I rest easier knowing that pilots like Strong shepherd the oil moving around the precious coast of Maine and that captains like Ryan bring them home to do it again. I’m also appreciative that the Penobscot Pilots set up a network of shore-side AIS receivers. I use them, via their data partner Shine Micro, to see which megayachts are cruising Maine during the season. The pilots, of course, had their own reasons for the investment. Strong calls it “laziness,” but without a big port VTS (Vessel Traffic System), he and his mates were on their own to figure out if ships were showing up as planned. Now each can fire up CE on his home computer and monitor AIS targets halfway across the Gulf of Maine via a private, full-detail Internet feed. Strong even uses it on the road, with a cellular data card.

Strong, in fact, headed up this project and is quite an AIS expert. He’d appreciate, for instance, how SeaCAS is using standard AIS messages for a nonstandard, and nonintrusive, task.
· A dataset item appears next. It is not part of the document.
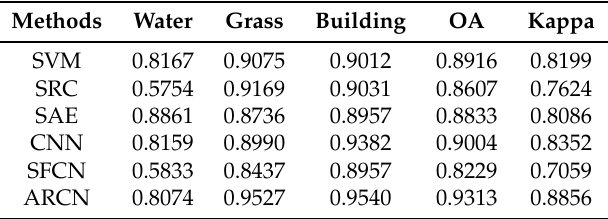
Table 1. Classification results of Xi’an with various methods.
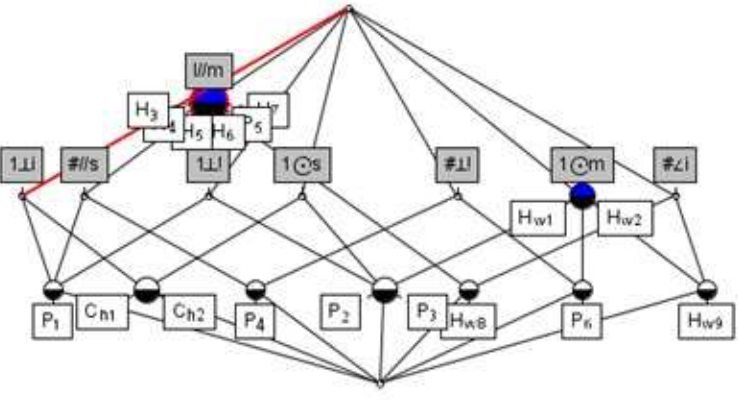
Figure 7. The formal concept lattice of Table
And though he shares the concerns I wrote about here in March (“Here Comes Class B“), he, too, is quite enthused about Class B transponders. Once the FCC finalizes U.S. Class B rules, the Coast Guard plans to extend AIS requirements to some 17,000 smaller commercial vessels, including the ferries and schooners that often cross the pilots’ carefully crafted routes. Not that AIS can be depended on any more than any other single data source. Strong has it right, I think, exclaiming first that “All AIS is good” but later adding, “Anyone who relies on AIS is screwed!”

Similar can be said for all electronics. Useful tools, yes, but only as part of a whole seamanship package. That truth came home powerfully watching Ryan and Strong do their tricky work and knowing they do it in every season and almost any weather. Interestingly, Strong’s multifaceted skills are something you can study on. That’s because he was the ship skipper who 11 years ago famously came to the rescue of a disabled tug and barge that were drifting fast into Florida’s Gold Coast during a tropical storm. Even the Coast Guard thought it too dangerous to go out, but Strong and his crew managed to get a line on the tug from the deck of their 688-foot fully loaded tanker!

Never mind that the barge was loaded with a precious NASA fuel cell and that the story ends with a precedent-setting court case and a record-setting salvage award. Strong didn’t know about that going in, and In Peril, the book he coauthored with Twain Braden—they alternate chapters on and off the tanker—is an epic mix of boat and engine handling, navigation, ingenuity, people managment, even a little marine electronics. You’ll be glad you read it.